- What you have to do -
Please report each line in the records below that contains the string "surperformance". Letter case counts.

- Task input -
--- START ---
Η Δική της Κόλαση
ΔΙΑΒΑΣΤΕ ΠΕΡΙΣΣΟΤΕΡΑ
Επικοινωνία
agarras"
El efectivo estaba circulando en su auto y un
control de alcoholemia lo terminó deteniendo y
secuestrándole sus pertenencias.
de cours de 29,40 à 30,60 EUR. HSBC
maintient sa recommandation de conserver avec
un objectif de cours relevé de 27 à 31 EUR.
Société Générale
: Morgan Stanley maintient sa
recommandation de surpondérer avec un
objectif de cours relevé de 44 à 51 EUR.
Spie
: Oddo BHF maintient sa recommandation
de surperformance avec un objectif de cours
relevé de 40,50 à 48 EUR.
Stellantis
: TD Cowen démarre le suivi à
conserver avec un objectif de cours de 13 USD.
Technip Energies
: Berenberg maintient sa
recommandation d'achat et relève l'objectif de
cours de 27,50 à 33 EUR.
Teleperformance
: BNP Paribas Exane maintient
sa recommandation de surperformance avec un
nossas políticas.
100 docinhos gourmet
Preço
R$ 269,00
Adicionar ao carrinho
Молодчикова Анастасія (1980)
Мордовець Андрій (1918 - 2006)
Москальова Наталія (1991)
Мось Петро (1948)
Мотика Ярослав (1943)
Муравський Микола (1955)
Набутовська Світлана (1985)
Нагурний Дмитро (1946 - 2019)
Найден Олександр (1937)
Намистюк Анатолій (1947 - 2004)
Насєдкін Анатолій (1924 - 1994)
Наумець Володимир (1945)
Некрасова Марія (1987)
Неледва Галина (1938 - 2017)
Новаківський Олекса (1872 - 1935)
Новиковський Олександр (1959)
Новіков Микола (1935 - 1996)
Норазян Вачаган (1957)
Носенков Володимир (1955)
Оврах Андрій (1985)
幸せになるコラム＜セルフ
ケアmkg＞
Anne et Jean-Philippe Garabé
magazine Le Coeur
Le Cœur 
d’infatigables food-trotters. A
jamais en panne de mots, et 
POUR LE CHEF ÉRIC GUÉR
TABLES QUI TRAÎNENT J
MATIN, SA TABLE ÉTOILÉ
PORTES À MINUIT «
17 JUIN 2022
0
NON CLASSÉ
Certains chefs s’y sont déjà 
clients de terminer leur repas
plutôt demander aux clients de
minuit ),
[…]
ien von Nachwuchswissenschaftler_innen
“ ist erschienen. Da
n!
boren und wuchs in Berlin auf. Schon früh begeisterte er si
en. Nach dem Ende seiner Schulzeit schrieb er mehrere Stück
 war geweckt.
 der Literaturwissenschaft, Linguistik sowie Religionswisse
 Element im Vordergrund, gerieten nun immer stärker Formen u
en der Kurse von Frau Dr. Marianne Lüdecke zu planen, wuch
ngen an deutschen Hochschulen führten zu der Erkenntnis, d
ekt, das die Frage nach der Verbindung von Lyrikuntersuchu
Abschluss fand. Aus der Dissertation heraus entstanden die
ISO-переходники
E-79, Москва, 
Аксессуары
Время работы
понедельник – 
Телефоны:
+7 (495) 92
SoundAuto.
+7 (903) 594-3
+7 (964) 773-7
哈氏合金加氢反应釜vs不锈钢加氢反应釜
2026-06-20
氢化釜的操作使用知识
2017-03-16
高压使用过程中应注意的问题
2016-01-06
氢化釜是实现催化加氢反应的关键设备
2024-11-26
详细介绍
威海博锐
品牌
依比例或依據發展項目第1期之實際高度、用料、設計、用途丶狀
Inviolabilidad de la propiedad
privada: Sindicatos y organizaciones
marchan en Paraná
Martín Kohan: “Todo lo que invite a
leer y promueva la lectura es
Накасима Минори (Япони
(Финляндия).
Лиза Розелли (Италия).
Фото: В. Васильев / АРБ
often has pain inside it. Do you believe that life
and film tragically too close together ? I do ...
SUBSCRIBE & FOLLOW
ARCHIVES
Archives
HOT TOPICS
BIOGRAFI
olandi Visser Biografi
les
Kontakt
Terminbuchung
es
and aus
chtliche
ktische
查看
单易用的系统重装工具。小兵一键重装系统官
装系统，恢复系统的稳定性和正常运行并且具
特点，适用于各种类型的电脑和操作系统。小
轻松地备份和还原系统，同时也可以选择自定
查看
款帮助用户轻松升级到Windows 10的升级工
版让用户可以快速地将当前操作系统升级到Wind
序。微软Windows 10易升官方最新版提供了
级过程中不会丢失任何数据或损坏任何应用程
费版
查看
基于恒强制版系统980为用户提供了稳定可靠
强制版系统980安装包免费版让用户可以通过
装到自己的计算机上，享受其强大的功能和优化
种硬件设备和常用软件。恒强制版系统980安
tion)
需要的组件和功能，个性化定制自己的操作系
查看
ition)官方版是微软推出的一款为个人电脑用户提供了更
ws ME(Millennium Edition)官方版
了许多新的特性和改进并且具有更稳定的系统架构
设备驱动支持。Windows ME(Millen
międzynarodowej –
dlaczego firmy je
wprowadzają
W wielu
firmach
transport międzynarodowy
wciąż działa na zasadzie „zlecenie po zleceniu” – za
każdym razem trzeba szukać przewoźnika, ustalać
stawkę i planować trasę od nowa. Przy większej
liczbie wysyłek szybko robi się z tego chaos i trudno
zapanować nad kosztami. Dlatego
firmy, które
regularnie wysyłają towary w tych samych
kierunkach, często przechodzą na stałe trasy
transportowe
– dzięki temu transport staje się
--- END ---
- Output for this exercise -
de surperformance avec un objectif de cours
sa recommandation de surperformance avec un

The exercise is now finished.